Reasonably Priced vs. Expensive

As mentioned above, designing an animation that meets its function tends to be more time-consuming and complex than creating a satisfactory motion graphic. This means that producing a motion graphic requires less specific input and thus, is generally less expensive.

2D vs. 3D

Another distinguishing feature between animation and motion graphics is their difference in dimensions. While animation can refer to both 2D or 3D graphics, things like banners of GIFs are almost exclusively comprised of 2D images.

While this difference may result in motion graphics appearing less riveting when compared to the realistic graphics defined by animation, that isn’t necessarily a bad thing. You see it isn’t a motion graphic’s job to capture your heart or seem lifelike. It serves to direct and inform. A 2D design is often easier to digest and quicker to understand, thereby enabling the viewer to promptly follow its instruction and the motion graphic to meet its goal.

Accessory vs. Main Focus

Generally speaking, motion graphics tend to integrate over preexisting live-action or real-life footage, such as a video or website. However, animations, on the other hand, tend to exist as standalone imagery over a generated background of other animations.

Think of it this way, if motion graphics and animation were in a pop group, animation would be the lead singer, while motion graphics would be the functional, just not very memorable, backing singers.

The Software Used For Both

Years ago, graphic designers used to only use physical tools to create scenes, characters, or accessories. However, today, animators and graphic artists alike have a huge range of digital tools at their fingertips that allow them to produce clean, functional designs promptly. Here are some of our favorite tools used for both.

  • MAYA
  • Blender
  • Animate
  • Adobe After Effects

So, Which Should You Use?

Image Source: Unsplash

Now that you’re up to scratch on all things motion graphics vs. animation, it’s time to pinpoint the mode that will best leverage your skill set and meet your requirements. Here are some key questions to consider before you make your pick.

Do you want your graphic to tell a story?

If you answered yes, you should probably go for animation.

Animation breathes life into a character and enables viewers to connect with an audience and their story on an emotional level, take for example the animation master pieces of Studio Ghibli. Utilizing animation will make your narrative more realistic and captivating, so if you’re hoping to take viewers on a journey, the animation is the vehicle for you.

Do you want your graphic to be the focus of your media?

If you answered no, we suggest you opt for motion graphics.

3D animations are made to captivate and thus, they tend to steal the show. If you’re merely looking to enhance your pre-existing website or instructional video, keep things simple with a functional motion graphic.

Are you using your graphic to instruct or teach viewers?

If you answered yes, then we advise incorporating some motion graphics into your presentation, video, or image.
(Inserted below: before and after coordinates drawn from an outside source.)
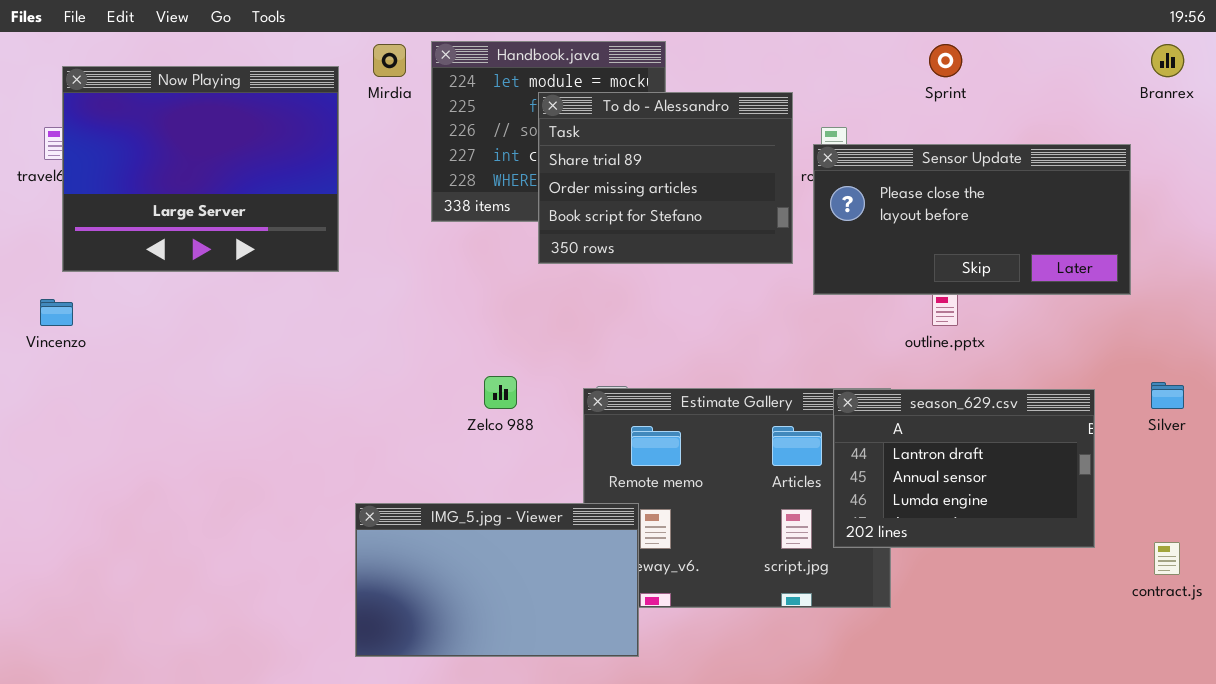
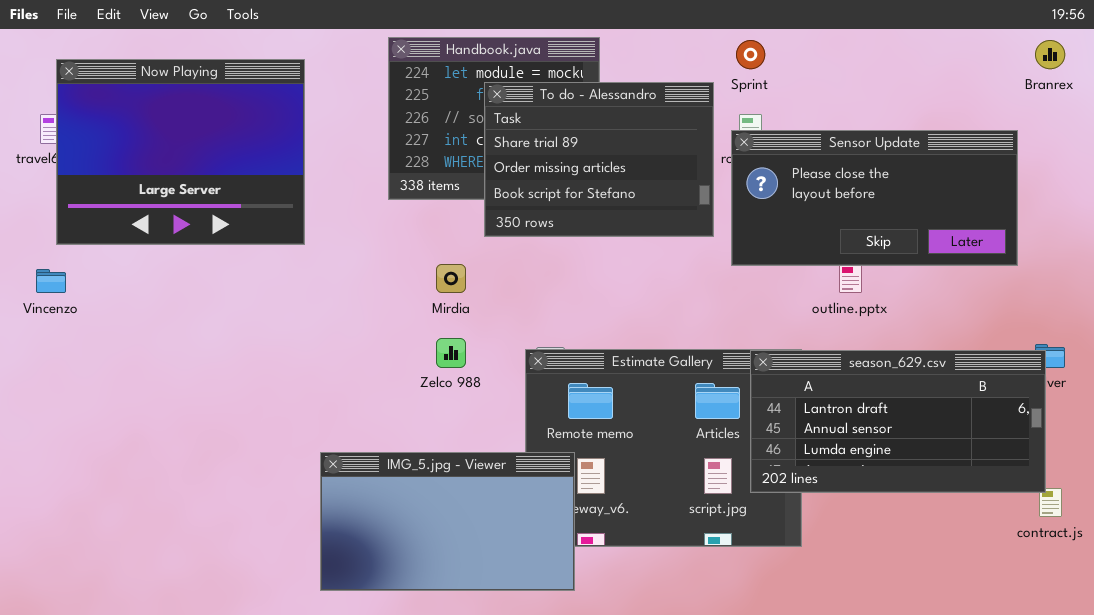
Mirdia: [373,44,406,77] -> [436,264,466,293], moved
Sprint: [929,44,962,77] -> [736,40,765,69], moved
season_629.csv: [833,389,1095,548] -> [750,350,1046,493], resized

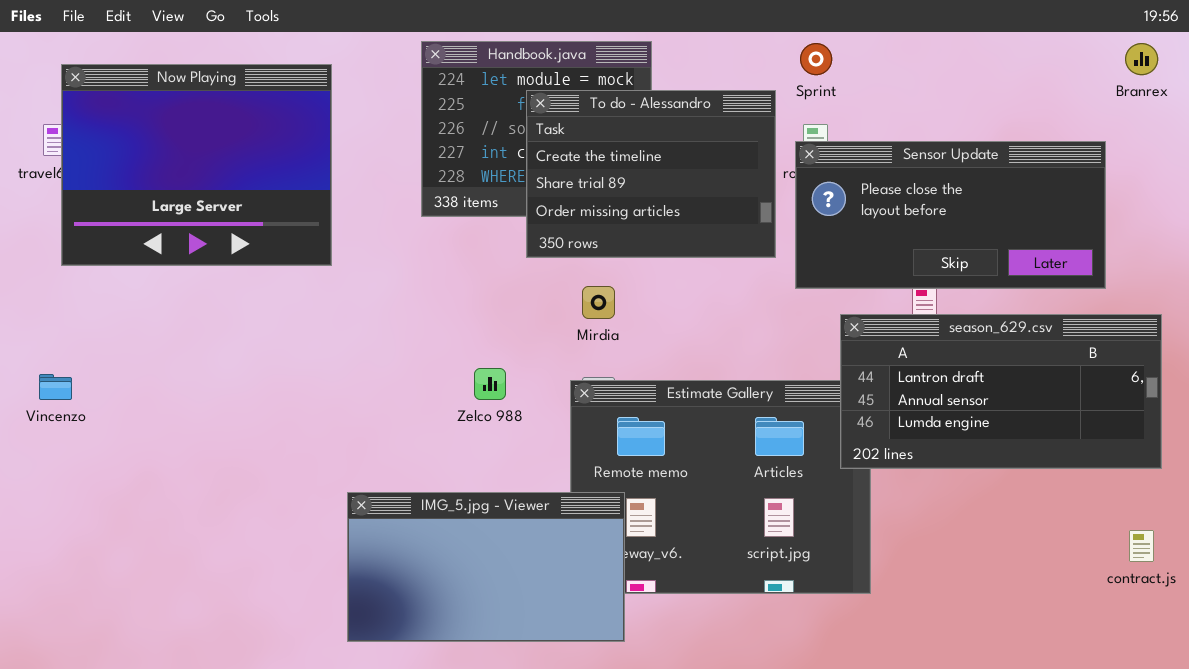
To do - Alessandro: [484,82,714,237] -> [526,90,776,258], scrolled up 1 row
Mirdia: [436,264,466,293] -> [582,286,615,319], moved
Vincenzo: [36,269,66,293] -> [39,374,72,400], moved
season_629.csv: [750,350,1046,493] -> [840,314,1162,469], moved

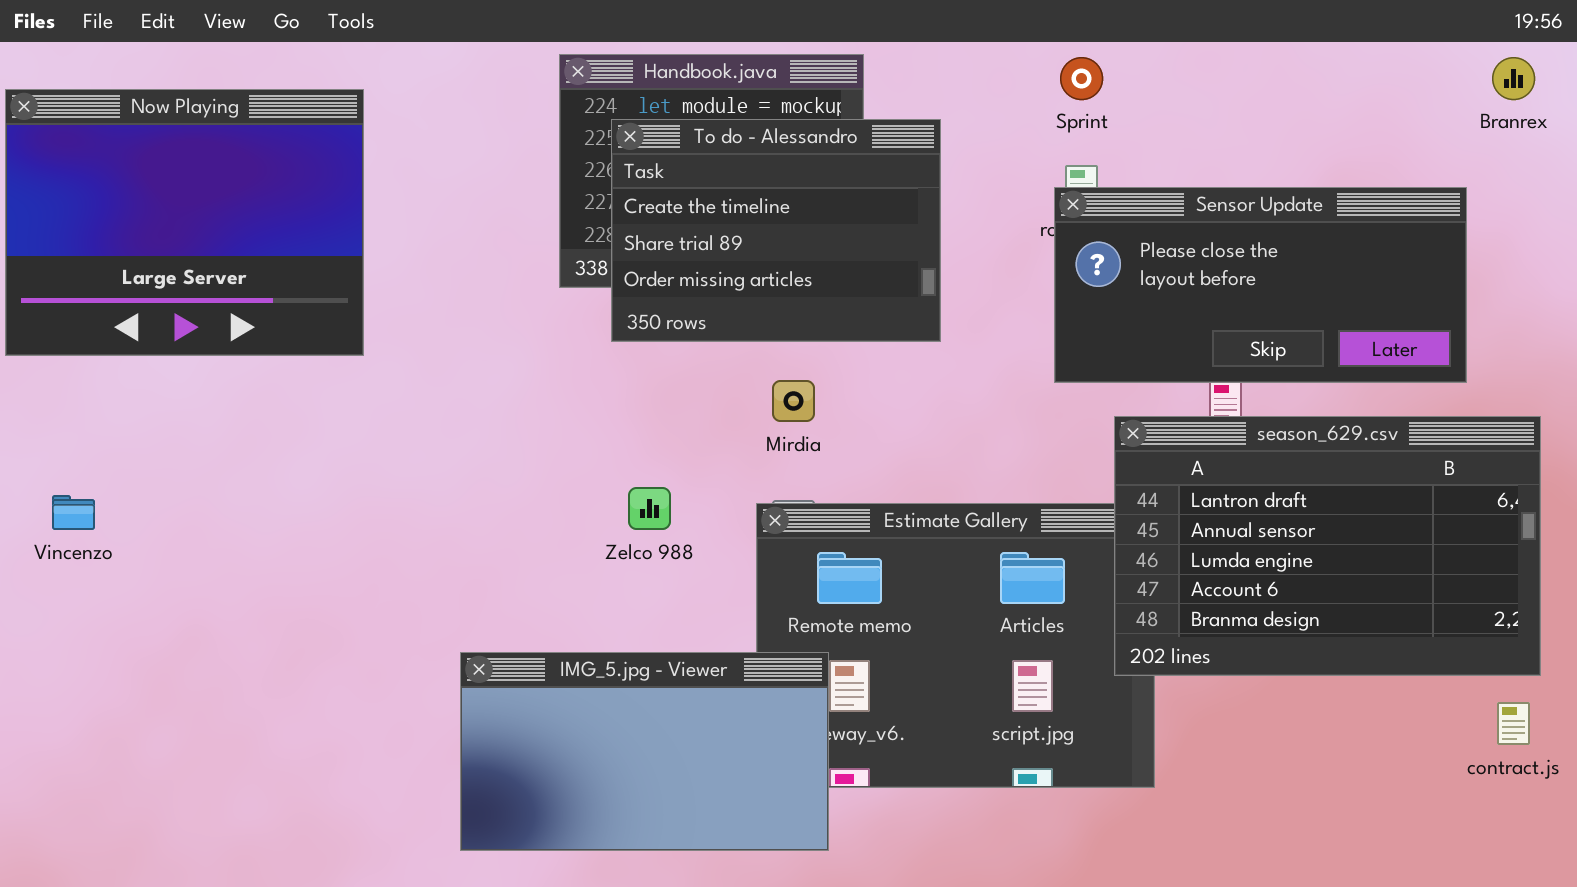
Now Playing: [61,64,332,266] -> [5,89,364,356], moved
To do - Alessandro: [526,90,776,258] -> [611,119,941,342], moved
season_629.csv: [840,314,1162,469] -> [1114,416,1541,676], resized

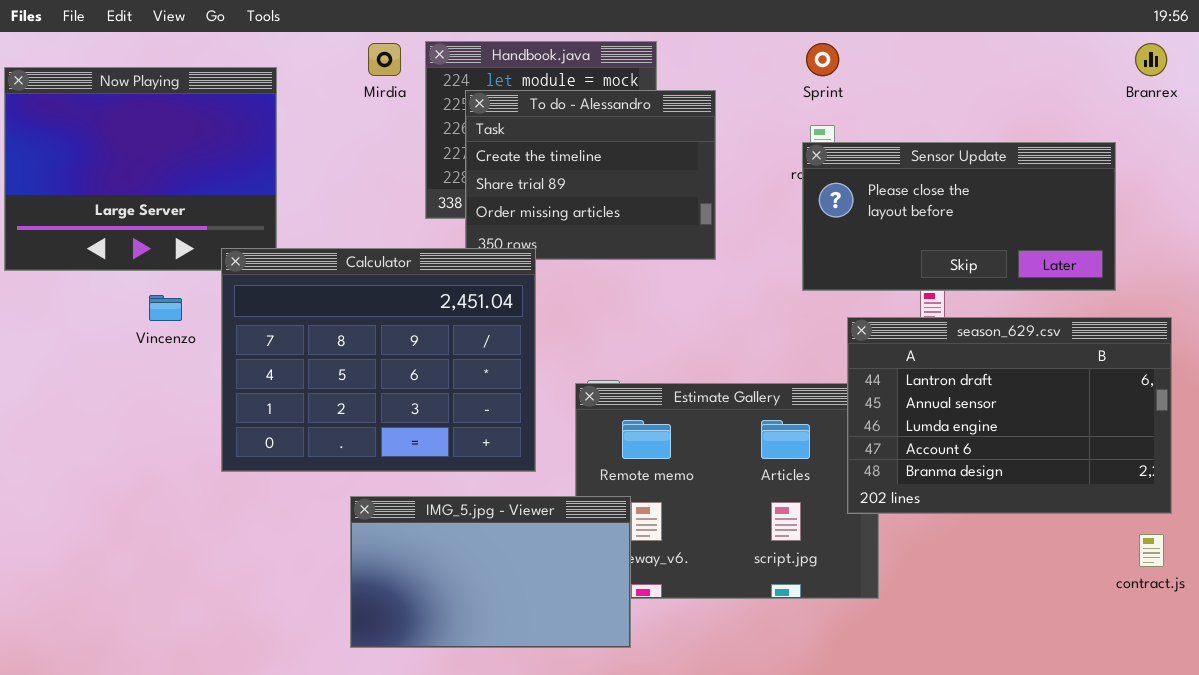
Calculator: none -> [221,248,536,472], opened
Mirdia: [772,380,815,422] -> [368,43,401,76], moved
Vincenzo: [52,495,95,530] -> [149,295,182,321], moved

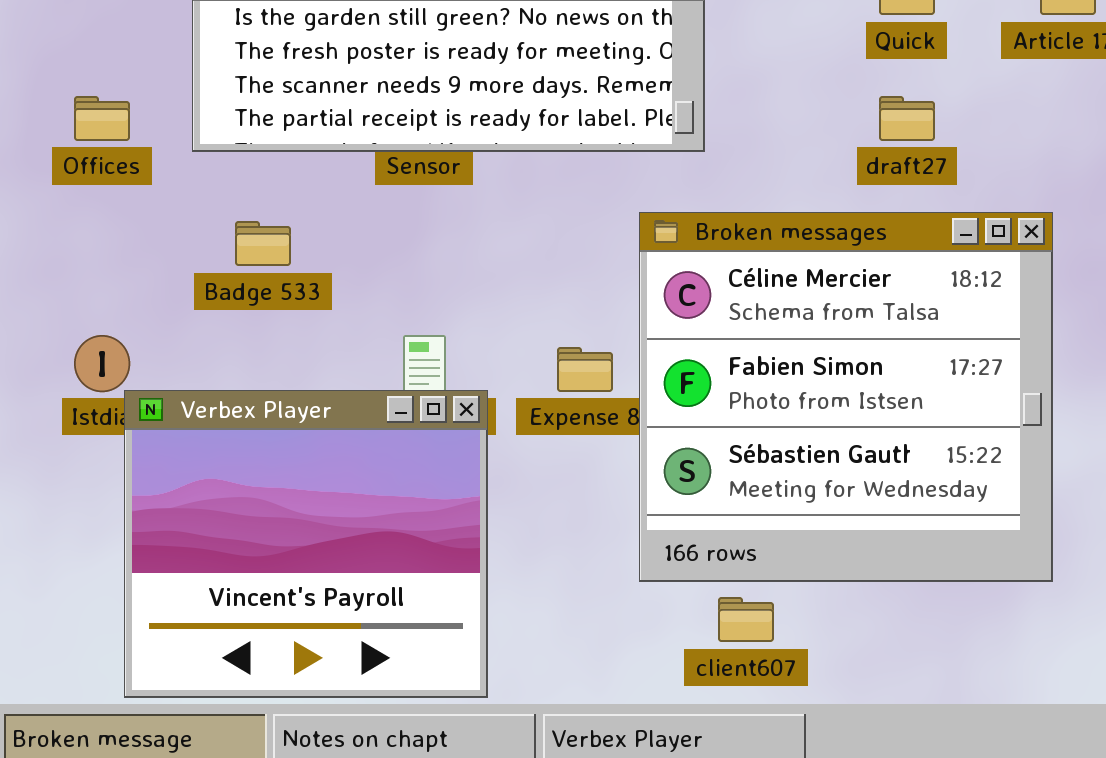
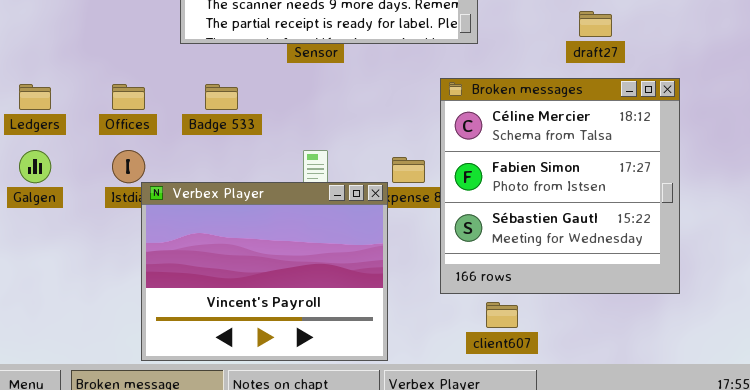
Offices: [74,96,130,141] -> [112,84,145,110], moved
Verbex Player: [124,390,488,698] -> [141,182,388,361], resized

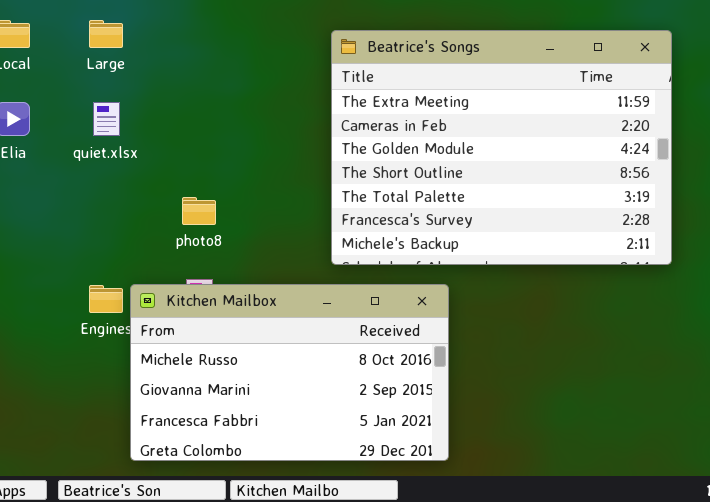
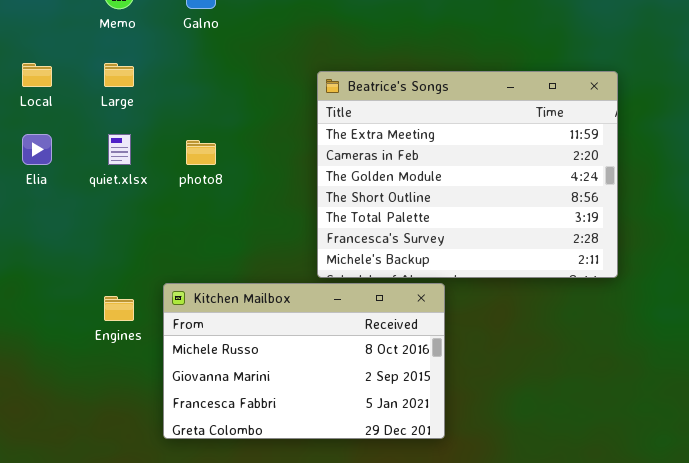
photo8: [182,197,216,225] -> [186,140,216,165], moved
Kitchen Mailbox: [130,284,449,461] -> [163,283,445,439], moved

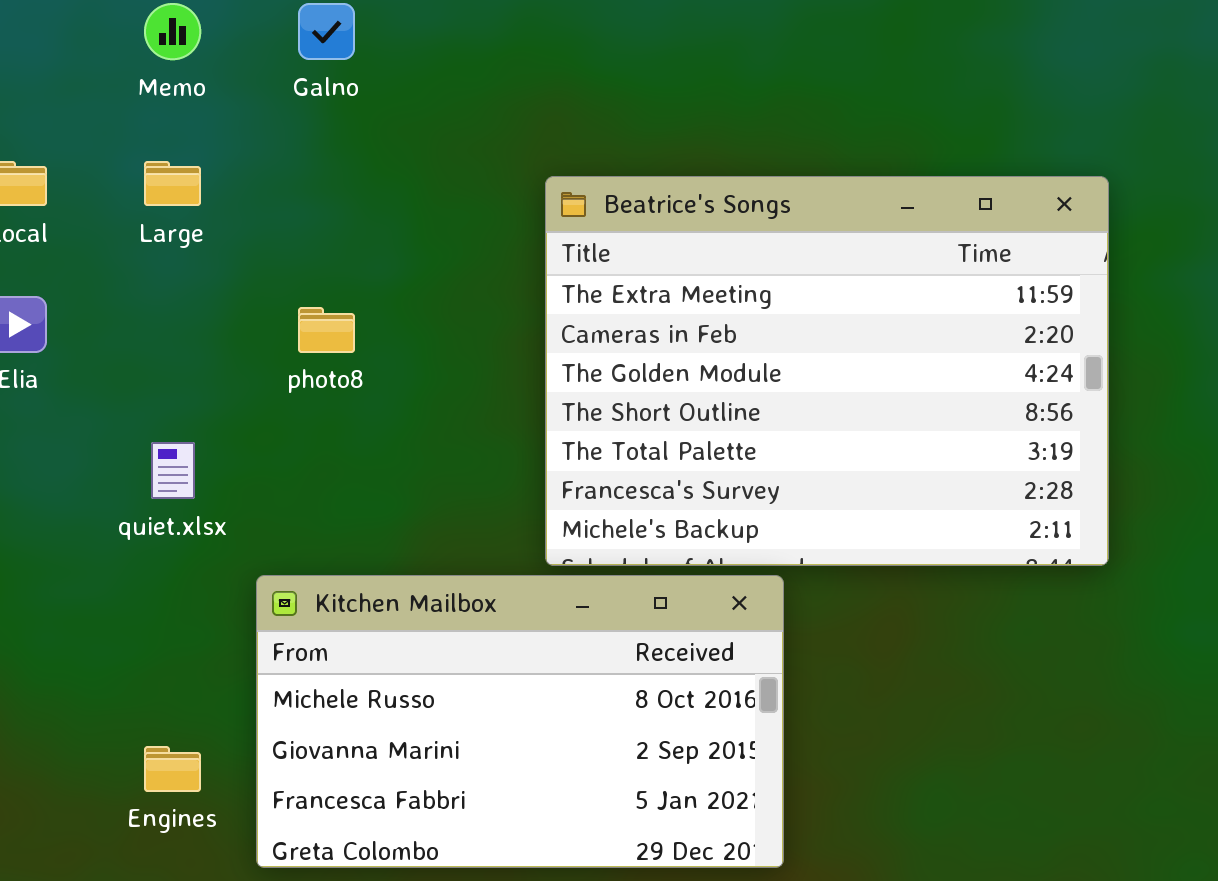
quiet.xlsx: [108,134,131,165] -> [151,442,195,499], moved
Engines: [104,296,134,321] -> [144,746,201,792], moved

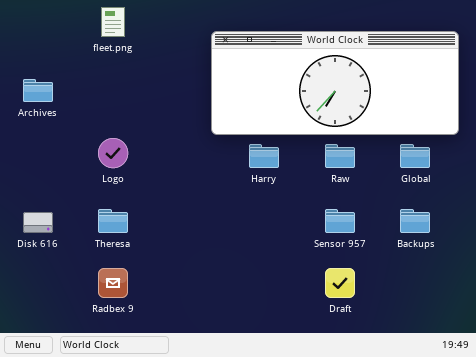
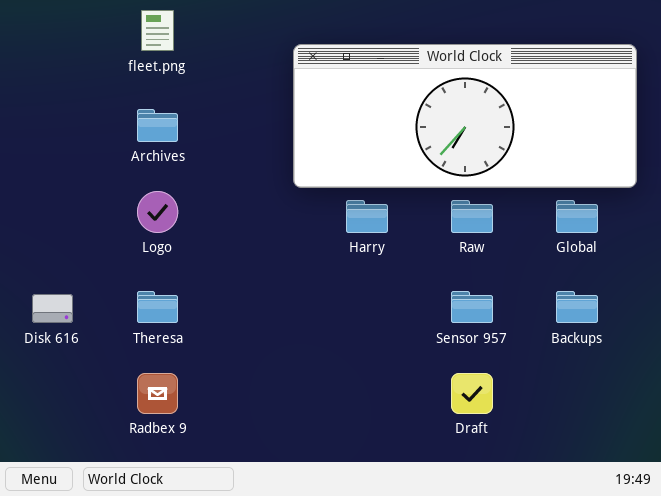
Archives: [23,79,53,102] -> [137,109,178,142], moved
Their simple nature makes for fantastic learning aids and visual cues. If you’ve got a big college presentation coming up, stand out from the crowd by including some clever motion animation.

Will your graphic be used for corporate purposes?

If you answered no, then consider using animation.

While the vivid and catchy nature of a cartoon or 3D object may be enticing, it can also be labeled as fantastical, distracting, or childlike, thereby making them unsuitable for certain projects or settings.

That’s why we recommend using plan 2D graphics for a project that is rooted in professional settings such as an office, university, or informative website. You probably already familiar with the 2D Corporate Illustrations style.

Well, there you have it, a complete and informative debrief on all things motion graphics vs. animation.

No matter whether you opt for a delightful animation or a sharp motion graphic, remember, the most effective graphics are the ones that best enhance your project and yield results. Any graphic that successfully makes its purpose is a successful graphic.‍

There you have it! We hope this guide helped you to understand the different between motion graphics and animation.